Source document:
* * *
Use of Existing Data Obtained in Mars Orbit

The Radiation Focus Team suggests that neutron data from Odyssey’s Neutron Spectrometer (NS) and HEND be carefully analyzed to determine the neutron doses at various latitudes. (It is probably sufficient to integrate over longitude.) This task requires that the data from both instruments be normalized to absolute fluxes, rather than relative fluxes which have been used in analyses to date. First results have been reported by Mitrafanov et al. [2004]. A similar analysis should be performed on Odyssey NS data. These results would be extremely useful, but would not be as reliable as measurements made on the surface, since the neutron fluxes in orbit differ from those on the surface due to transport through the atmosphere.


Ground-Based Precursor Investigations

It is possible to advance the state of knowledge with one or more ground-based experiments in advance of the first MHP mission. One piece of the problem can certainly be addressed with experiments on Earth – or, more precisely, above Earth. Because the martian atmosphere presents a column depth of about 22 g cm-2 of CO2 to incident GCR particles, it is possible to nearly recreate these conditions by flying a balloon to at 85,000 ft above Antarctica. Missions of this type have been successfully flown by NASA for many years. Although the composition of Earth’s atmosphere is somewhat different than Mars’, the differences in transport are small. (From the perspective of nuclear physics, carbon, nitrogen, and oxygen nuclei are all similar targets.) A balloon-borne experiment to perform this measurement should carry high-resolution charged particle detectors and neutron detectors capable of measuring high-energy neutrons. The Deep Space Test Bed (http://sd.msfc.nasa.gov/cosmicray/DSTB/DSTB.htm) that is being prepared by NASA’s Space Radiation Shielding Project could carry out such an experiment.


A second part of the problem can, conceivably, be addressed by Earth-based experiments. It is possible, at facilities such as the NASA Space Radiation Laboratory, to accelerate protons and heavy ions to energies typical of the GCR. If one could produce a good approximation of martian regolith, it could be put in beams of GCR-like particles and the resulting albedo particles could be measured. This would provide a stringent test of the models under well-controlled circumstances, but it hinges on the availability of a realistic simulation of martian regolith.
Technology Development

GCR particles and SEPs have been studied in flight experiments for decades. State-of-the-art detectors such as ACE/CRIS [Stone et al., 1998] and the High Energy Telescope and Low Energy Telsecope energetic particle spectrometers that would fly on the STEREO mission have capabilities that meet or exceed the requirements for charged-particle measurements on the surface of Mars and in orbit. Little or no new technology is needed for the charge particle measurements relevant to MHP. However, one essential capability for measurement of the Mars surface radiation environment has not yet been demonstrated in flight: the ability to measure a neutron spectrum over a wide energy range, with at least crude directional capability (distinguishing the downward-going neutrons produced in an atmosphere from upward-going albedo neutrons produced in regolith). These capabilities exist in accelerator-based particle detectors on Earth, but packaging such an instrument for flight may present some technical difficulties. Since neutrons can only be detected by the recoil protons they produce, a detector gains efficiency by adding hydrogenous mass. The challenge would be to build a compact, low-mass system with reasonable efficiency.
* * *
[Body or hand keypoint data]
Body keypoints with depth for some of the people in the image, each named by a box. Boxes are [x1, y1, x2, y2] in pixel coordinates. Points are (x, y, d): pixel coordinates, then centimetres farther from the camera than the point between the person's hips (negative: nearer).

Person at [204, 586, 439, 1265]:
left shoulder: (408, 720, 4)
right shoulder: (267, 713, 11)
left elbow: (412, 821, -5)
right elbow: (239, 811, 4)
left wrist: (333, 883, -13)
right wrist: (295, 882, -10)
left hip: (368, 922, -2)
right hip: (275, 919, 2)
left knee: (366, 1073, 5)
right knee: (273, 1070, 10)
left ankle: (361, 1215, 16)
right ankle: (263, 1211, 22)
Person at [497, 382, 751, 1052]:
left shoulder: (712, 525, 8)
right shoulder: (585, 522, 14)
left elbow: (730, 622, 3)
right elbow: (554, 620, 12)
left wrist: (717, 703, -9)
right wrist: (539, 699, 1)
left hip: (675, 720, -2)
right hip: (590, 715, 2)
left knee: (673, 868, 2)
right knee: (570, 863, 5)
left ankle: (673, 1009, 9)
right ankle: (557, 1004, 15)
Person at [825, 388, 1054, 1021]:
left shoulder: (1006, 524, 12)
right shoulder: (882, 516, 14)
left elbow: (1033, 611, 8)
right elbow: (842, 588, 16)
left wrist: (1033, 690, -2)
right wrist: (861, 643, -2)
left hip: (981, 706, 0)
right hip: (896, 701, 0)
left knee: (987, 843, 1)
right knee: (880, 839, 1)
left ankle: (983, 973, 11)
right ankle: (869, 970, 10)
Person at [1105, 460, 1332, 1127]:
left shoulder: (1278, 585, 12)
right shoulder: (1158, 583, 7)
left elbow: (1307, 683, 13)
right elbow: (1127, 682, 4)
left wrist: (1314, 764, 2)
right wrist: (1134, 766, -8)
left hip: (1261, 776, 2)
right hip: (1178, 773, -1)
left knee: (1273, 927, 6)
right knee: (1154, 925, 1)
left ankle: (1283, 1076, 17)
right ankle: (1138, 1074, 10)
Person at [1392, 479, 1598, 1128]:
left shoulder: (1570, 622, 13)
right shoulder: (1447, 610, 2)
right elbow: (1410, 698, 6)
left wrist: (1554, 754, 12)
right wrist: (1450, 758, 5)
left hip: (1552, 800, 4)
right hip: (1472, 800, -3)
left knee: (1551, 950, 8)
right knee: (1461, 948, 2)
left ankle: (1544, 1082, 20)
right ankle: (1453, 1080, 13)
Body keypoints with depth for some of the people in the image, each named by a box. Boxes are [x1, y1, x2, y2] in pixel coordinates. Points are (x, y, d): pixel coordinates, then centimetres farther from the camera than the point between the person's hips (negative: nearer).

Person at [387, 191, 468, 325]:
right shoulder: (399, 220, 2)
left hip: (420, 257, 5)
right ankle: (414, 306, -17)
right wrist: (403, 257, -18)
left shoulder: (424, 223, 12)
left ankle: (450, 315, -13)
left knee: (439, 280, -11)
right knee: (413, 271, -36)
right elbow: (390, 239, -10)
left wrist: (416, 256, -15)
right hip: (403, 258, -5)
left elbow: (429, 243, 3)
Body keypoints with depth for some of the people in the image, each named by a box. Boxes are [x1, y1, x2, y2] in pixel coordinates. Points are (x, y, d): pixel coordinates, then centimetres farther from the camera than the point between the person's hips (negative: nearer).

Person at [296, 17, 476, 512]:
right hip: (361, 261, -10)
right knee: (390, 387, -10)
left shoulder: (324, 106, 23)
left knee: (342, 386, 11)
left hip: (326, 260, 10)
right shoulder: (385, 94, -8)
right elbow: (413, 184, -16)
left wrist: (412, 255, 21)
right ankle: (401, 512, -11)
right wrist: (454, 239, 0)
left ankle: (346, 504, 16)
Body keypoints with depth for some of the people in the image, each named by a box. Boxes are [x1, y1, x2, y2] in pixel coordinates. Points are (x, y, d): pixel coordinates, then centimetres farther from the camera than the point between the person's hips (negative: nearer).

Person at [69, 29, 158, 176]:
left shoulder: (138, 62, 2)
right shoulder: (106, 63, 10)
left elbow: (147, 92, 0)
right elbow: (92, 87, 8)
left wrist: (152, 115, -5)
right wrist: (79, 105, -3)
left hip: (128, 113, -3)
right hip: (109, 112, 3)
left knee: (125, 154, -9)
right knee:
* * *
Exercise tasks:
1/ Give every section heading that appears in the Mars radiation text, in order.
2/ Extend the Mars radiation text beyond its final sentence.

Exercise answers:
1/
Use of Existing Data Obtained in Mars Orbit
Ground-Based Precursor Investigations
Technology Development

2/
      1. Summary

The strong consensus of the Radiation Focus Team is that despite the relatively good state of knowledge, measurements are needed both on the surface of Mars and in orbit in order to validate the radiation transport models. The models are expected to be accurate but have known weaknesses that can best be probed by comparing their predictions to data obtained in situ, both above and below the atmosphere.
We suggest revising some of the language in the MEPAG document that describes the radiation investigation. First, it is inaccurate to say that “Soil and dust from the Martian surface offer(s) a readily available source of shielding material” – it is not the case that dust can be used as a shield. Further, shielding properties of the martian regolith against GCR particles may be far less than optimal; it may instead be better to use regolith blended with a hydrogenous compound for the construction of shielding. Second, though knowledge of the UV spectrum is highly desirable for a number of reasons, exposure to UV is not a problem comparable in scope to the risks presented by exposure to GCR particles, SEPs, and the secondary particles they produce. Crew would be protected from UV radiation by habitat walls, spacesuits, and visors.


FINDING: PROPOSED INVESTIGATION AND MEASUREMENTS

5. Characterize in detail the ionizing radiation environment at the martian surface, distinguishing contributions from the energetic charged particles that penetrate the atmosphere, secondary neutrons produced in the atmosphere, and secondary charged particles and neutrons produced in the regolith.

Measurements:

a. Measurement of charged particles with directionality. Identify particles by species and energy, from protons to iron nuclei in the energy range 20-1000 MeV/nuc.

b. Measurement of neutrons with directionality. Energy range from 1 keV (or lower) to 100 MeV (or higher).

c. Simultaneous with surface measurements, a detector should be placed in orbit to measure energy spectra in Solar Energetic Particle events.






    1. Measurements related to Terrain/Trafficability risks


3.5.1 Introduction

Martian terrain is a hazard to any landed mission, including human missions.  First, flight to the martian surface may result in loss of a vehicle and crew if there is an incomplete knowledge of the terrain (Risk #15 and Risk #18 in Table1).  Further, terrain location and morphology knowledge directly affects the approach and landing philosophy, including whether the human pilot would be expected to conduct the actual landing, as in Apollo, or whether the landing would be entirely automatic.  Second, the ability to rove significant distances would be affected strongly by vehicle design, one concern of which would be tire/wheel design and the clearance needed between a vehicle underside and the local fine scale terrain (Risk #11 and Risk #18 in Table 1).  Third, operations, exploration, and science investigations of a human mission may be limited in geographic extent if risks related to martian terrain are not minimized with precursor measurements (risk to science return).  For example, the distance the Apollo astronauts were allowed to travel on their rovers (for science) was restricted to the distance they could walk for safe return to the lunar module in the event that the rover became stuck in the lunar terrain.


As an example of these mobility hazards, the Mars Exploration Rover Opportunity became unexpectedly mired in soft dune material on April 26, 2005, and was not able to get free until June 4 (see Figure 4).  During this period, wheel rotation commands were sent that would have moved the rover a total of approximately 200m, but actual movement was only about 1m--average wheel slippage was 99.5%. For a human mission, this could have severe consequences.



Figure 4. Image taken on Sol 482 from the front hazard camera onboard the Mars Exploration Rover Opportunity. The rover was mired in soft dune material which severely limited the rover’s mobility.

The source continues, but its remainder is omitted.